Care 411


Women’s Health Care: Could It Decide the Vote?

admin November 8, 2018

The female swing vote could be the key to who wins this Presidential election. In one of the most important elections of this century, a woman’s right to make to certain reproductive care decisions is once again a central and quite contentious issue. With the U.S. economy still teetering, Iran threatening nuclear action, health care reform up in the air, and most of Europe on the brink of economic disaster, women’s healthcare is the focus in these last days leading up to the election, in part thanks to Indiana Republican Senate candidate, Richard Mourdock.

Richard Mourdock came under fire this week, when he said during a televised debate, “Even when life begins in that horrible situation of rape, it is something that God intended to happen.” President Barack Obama immediately called on presidential candidate Mitt Romney to break any ties with Mourdock. Romney, who appears in a television advertisement declaring his support for Mourdock, has disavowed Mourdock’s comments according to the Associated Press, but his campaign says he continues to support the Indiana Republican’s Senate candidacy. And just this week, Romney refused to address the matter with reporters during a stop at a downtown diner in Cincinnati. Instead he is pushing hard to win the all important key state of Ohio.

Romney’s Republican comrades have not brushed the issue aside, and are instead choosing to address it. Republicans have come out in droves in support of their candidate while renouncing all ties with Mourdock, rebuking him for his statements. Florida Senator Rubio said during a speech in Milwaukee that Mourdock’s statement was “unfortunate.” Senator Scott Brown reacted to Mourdock’s rape comments with: “I’m a pro-choice Republican and that’s not what I believe. I disagree with what he said.”  Mourdock did issue an apology on Wednesday for his comment saying he was “inarticulate” and people “mistook, twisted, came to misunderstand” that he believes life comes from God.

Senator McCain—also having endorsed Mourdock in the past—issued a statement through his communications director Brian Rogers. “Senator McCain is glad that Mr. Mourdock apologized to the people of Indiana and clarified his previous statement,” Rogers said. “Senator McCain hopes the people of Indiana will elect Mr. Mourdock to the U.S. Senate.”

But Matt Canter, communication director of the Democratic Senatorial Campaign Committee, said Republicans should denounce Mourdock. “Richard Mourdock refuses to apologize for his heinous views on rape,” Canter said in an e-mail. “Republicans across the country have raised hundreds of thousands of dollars for their campaign coffers through joint committees with Mourdock. They should immediately condemn his offensive views and donate that money to charity.”

Obama continues to highlight the comments in an attempt to speak directly to the female voter as he travels the country on a multi-city tour. He said in an interview with NBC’s Brian Williams on “Rock Center” that, “…these attempts to redefine rape in some way make no sense to me. And I don’t think they make sense to a vast majority of women across the country.
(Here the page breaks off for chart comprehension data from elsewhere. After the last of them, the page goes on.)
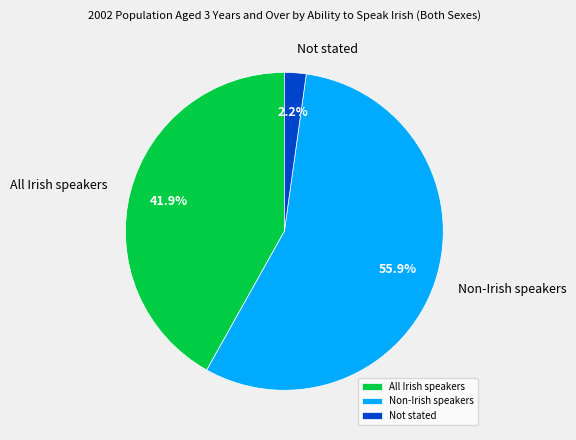

How many segments does this pie chart have?

3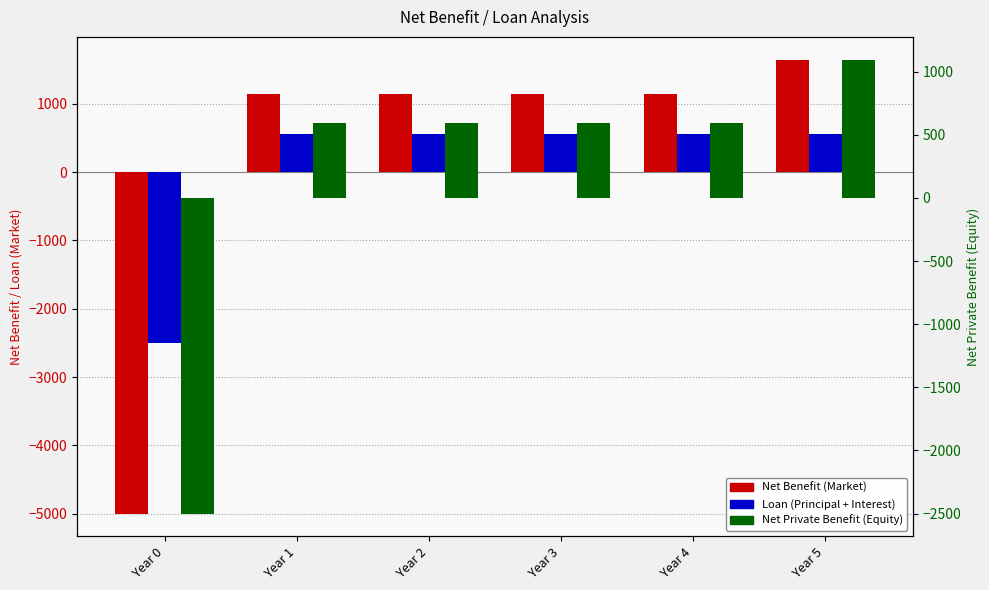

What is the minimum value for Loan (Principal + Interest)?

-2500.0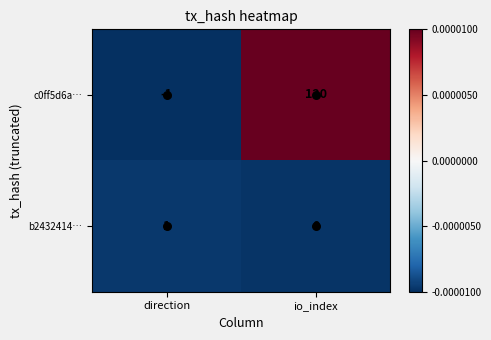

What is the sum of all c0ff5d6a… values?

119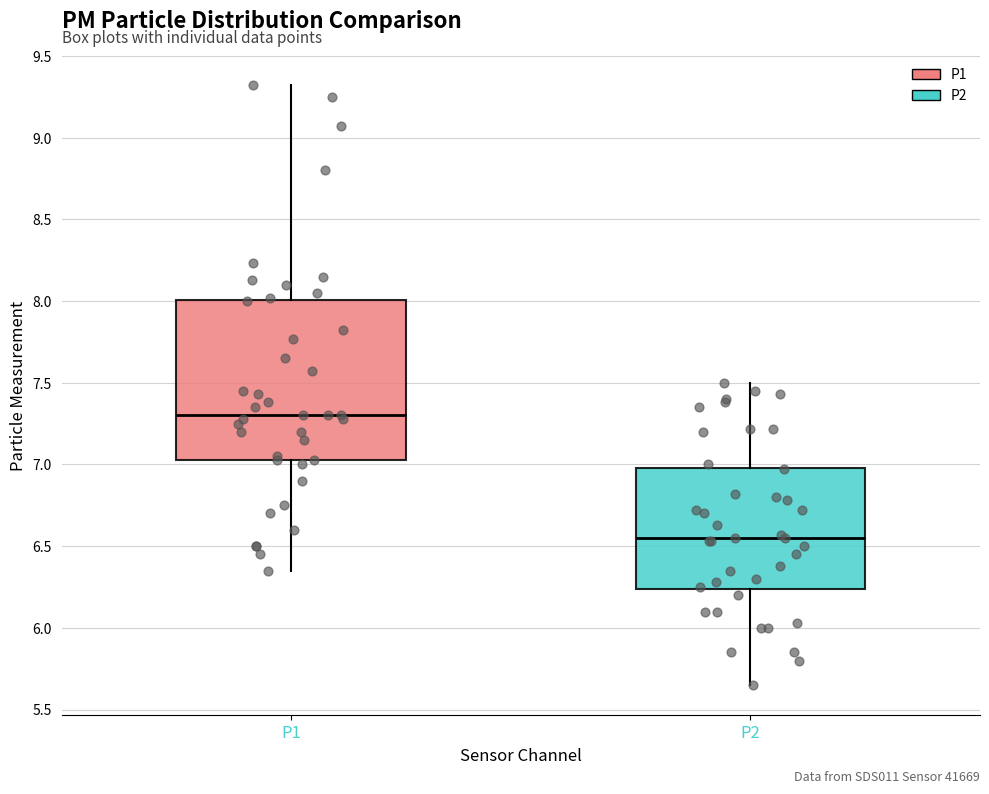

Reading left to right, read every box against the y-axis: the position of its median line, the range the box covers, and the ends of its whiskers. The values are not printed on the chart, so give them approximately, as read against the axis.

P1: median 7.30, box 7.05 to 8.00, whiskers 6.35 to 9.30
P2: median 6.55, box 6.25 to 7.00, whiskers 5.65 to 7.50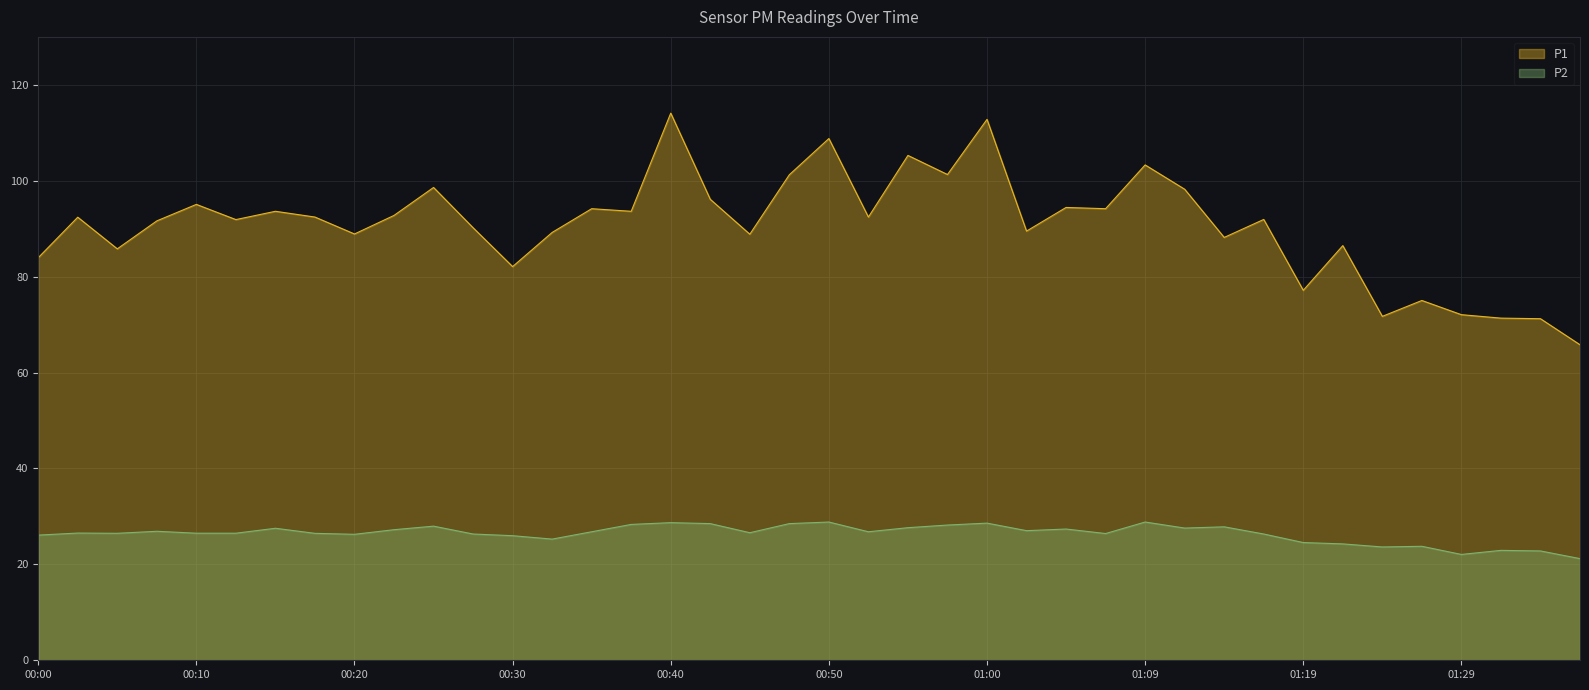

How many lines are shown in the chart?

2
More broadly I think what these episodes point to is the fact that you don’t want politicians, a majority of them male, making a series of decisions about women’s health care issues. I am very confident about my track record when it comes to having confidence that women can make their own decisions…” And he continued, “I think that it’s important for women to have confidence that their President knows this is a set of decisions for them to make in consultation with their families, their clergy. It is not something that politicians need to get involved in.”

Although Obama has said it’s not something politicians should get involved in, women’s health care has taken the stage, front and center, and politicians on both sides are certainly involved. If women are listening, will they truly be swayed by the rhetoric on either side? Will Obama’s recent aggressive stance about Romney or his pejorative term “Romnesia” and his continuous focus on the rape comments, help, hurt or have no affect on the female swing vote? And will Romney’s decision to campaign in the key states only and avoid talking to reporters in these final days, help distance him from Mourdock to hold on to the female vote? The answer will be nothing if not historic and revealing on November 6th.